• **Task instructions**:
Give all the lines below as a Markdown table with two columns, Row and Line, numbering each line and leaving out any blank ones.

(Records from a dataset)
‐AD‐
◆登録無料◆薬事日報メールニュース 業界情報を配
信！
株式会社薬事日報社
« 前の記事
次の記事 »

• **Exercise response**:
| Row | Line |
|---|---|
| 1 | ‐AD‐ |
| 2 | ◆登録無料◆薬事日報メールニュース 業界情報を配 |
| 3 | 信！ |
| 4 | 株式会社薬事日報社 |
| 5 | « 前の記事 |
| 6 | 次の記事 » |